Ziel der Übung: Übersetze bitte den folgenden Satz aus dem Text über das Thermalgebiet Te Puia ins Englische: „Kiwis können bis zu 60 Jahre alt werden, dieser hier ist aber noch recht jung und kaum größer als ein Huhn.“

Vorgegebener Text:
Fast noch in der Stadt Rotorua liegt das Thermalgebiet Te Puia auf Maori Grund und wurde von den dort lebenden Familien zu einem komplett durchorganisierten Massenbetrieb ausgebaut. Parkplätze für hunderte Autos, Besucherzentrum mit Führungen und Maori Culture Shows inclusive. Wir haben an einer Show teilgenommen und waren überrascht, wie ähnlich sie zu der Fiafia Vorführung in Samoa war (die allerdings ungleich virtuoser war). Die Maori sind ja auch erst um ca. 1300 n. Chr. von Polynesien nach Neuseeland gelangt. Die eigentliche Attraktion ist jedoch der Geysir Pohutu, der größte der südlichen Halbkugel. Er bricht 1-2 mal die Stunde aus und sein Ausbruch wird freundlicherweise von einem kleineren Nachbar Geysir angekündigt. Der Ausbruch erfolgt nicht so schlagartig, wie wir das von Island oder dem Yellowstone Park kennen sondern eher zögerlich, dauert dafür aber deutlich länger. Die Fontäne geht dennoch beeindruckend weit nach oben, aber die 30m aus dem Prospekt erreicht er heute nicht so ganz. Der Wind treibt die Nebelschwaden vor sich her und wer am falschen Platz steht, bekommt eine ordentliche Dusche ab. Wenn nach ein paar Minuten der Geysir zur Ruhe kommt, plätschert auch kein Wasser mehr über die Sinterterrassen, nur bescheidene Dampfschwaden markieren das Loch.

Erst vor wenigen Wochen wurde als weitere Attraktion ein Kiwi Nachtgehege eröffnet. Drei Vögel befinden sich darin und tatsächlich ist einer wach und stochert hinter der dicken Glasscheibe mit seinem langen Schnabel in dem losen Waldboden herum. Kiwis können bis zu 60 Jahre alt werden, dieser hier ist aber noch recht jung und kaum größer als ein Huhn. Seine Art zu Laufen ist aber wirklich putzig.

Inhalt des Datensatzes:
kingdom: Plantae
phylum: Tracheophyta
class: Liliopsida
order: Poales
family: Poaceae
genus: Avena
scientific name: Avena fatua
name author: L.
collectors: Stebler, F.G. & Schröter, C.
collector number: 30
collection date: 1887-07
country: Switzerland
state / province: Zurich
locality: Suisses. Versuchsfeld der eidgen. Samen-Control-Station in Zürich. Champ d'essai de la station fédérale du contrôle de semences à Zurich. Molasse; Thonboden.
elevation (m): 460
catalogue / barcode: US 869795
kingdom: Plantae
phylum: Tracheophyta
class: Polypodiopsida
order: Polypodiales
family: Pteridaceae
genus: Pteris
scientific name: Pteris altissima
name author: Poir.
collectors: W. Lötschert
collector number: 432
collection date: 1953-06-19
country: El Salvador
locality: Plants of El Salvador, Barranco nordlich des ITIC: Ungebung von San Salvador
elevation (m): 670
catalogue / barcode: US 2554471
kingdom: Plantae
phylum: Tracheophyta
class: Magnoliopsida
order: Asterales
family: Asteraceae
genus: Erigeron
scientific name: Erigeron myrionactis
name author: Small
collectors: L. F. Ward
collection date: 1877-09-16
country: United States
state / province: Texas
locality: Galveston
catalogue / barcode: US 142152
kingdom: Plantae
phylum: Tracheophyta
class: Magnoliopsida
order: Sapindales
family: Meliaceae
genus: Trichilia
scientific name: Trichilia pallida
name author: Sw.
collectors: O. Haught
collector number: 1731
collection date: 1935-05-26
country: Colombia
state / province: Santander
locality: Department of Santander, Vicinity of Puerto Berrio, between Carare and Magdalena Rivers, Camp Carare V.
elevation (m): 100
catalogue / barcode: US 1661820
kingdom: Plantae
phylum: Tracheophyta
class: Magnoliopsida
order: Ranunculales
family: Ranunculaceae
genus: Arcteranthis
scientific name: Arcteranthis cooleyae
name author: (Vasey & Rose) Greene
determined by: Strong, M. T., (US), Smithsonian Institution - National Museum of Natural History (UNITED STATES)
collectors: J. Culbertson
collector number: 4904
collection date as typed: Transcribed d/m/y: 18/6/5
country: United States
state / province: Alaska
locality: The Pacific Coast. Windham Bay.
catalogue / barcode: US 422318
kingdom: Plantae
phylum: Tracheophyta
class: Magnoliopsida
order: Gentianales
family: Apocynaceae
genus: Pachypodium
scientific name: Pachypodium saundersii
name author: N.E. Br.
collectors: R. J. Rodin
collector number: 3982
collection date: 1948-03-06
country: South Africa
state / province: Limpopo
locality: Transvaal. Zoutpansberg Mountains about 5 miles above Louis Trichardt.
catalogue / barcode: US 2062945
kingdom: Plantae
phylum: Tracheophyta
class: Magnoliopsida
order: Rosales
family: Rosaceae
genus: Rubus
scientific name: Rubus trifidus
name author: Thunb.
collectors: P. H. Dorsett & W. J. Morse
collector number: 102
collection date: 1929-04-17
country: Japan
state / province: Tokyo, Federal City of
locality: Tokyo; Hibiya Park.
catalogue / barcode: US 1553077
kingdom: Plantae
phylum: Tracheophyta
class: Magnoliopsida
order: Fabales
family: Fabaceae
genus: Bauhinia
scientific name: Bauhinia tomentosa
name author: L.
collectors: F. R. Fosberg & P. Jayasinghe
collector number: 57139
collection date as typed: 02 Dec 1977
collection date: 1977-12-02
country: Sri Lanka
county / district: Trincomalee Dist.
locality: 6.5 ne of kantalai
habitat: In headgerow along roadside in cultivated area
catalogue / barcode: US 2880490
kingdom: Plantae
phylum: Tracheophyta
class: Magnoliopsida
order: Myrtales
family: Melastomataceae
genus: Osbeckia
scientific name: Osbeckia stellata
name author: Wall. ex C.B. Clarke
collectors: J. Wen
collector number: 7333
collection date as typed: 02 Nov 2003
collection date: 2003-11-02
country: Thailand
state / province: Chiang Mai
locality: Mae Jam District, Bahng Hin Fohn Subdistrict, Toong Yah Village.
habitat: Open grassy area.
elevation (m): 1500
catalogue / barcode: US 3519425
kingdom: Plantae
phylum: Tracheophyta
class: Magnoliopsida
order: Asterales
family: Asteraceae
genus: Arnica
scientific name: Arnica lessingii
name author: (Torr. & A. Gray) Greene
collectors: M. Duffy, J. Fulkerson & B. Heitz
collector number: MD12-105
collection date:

Deine Antwort: Kiwis can live up to 60 years, but this one is still quite young and hardly bigger than a chicken.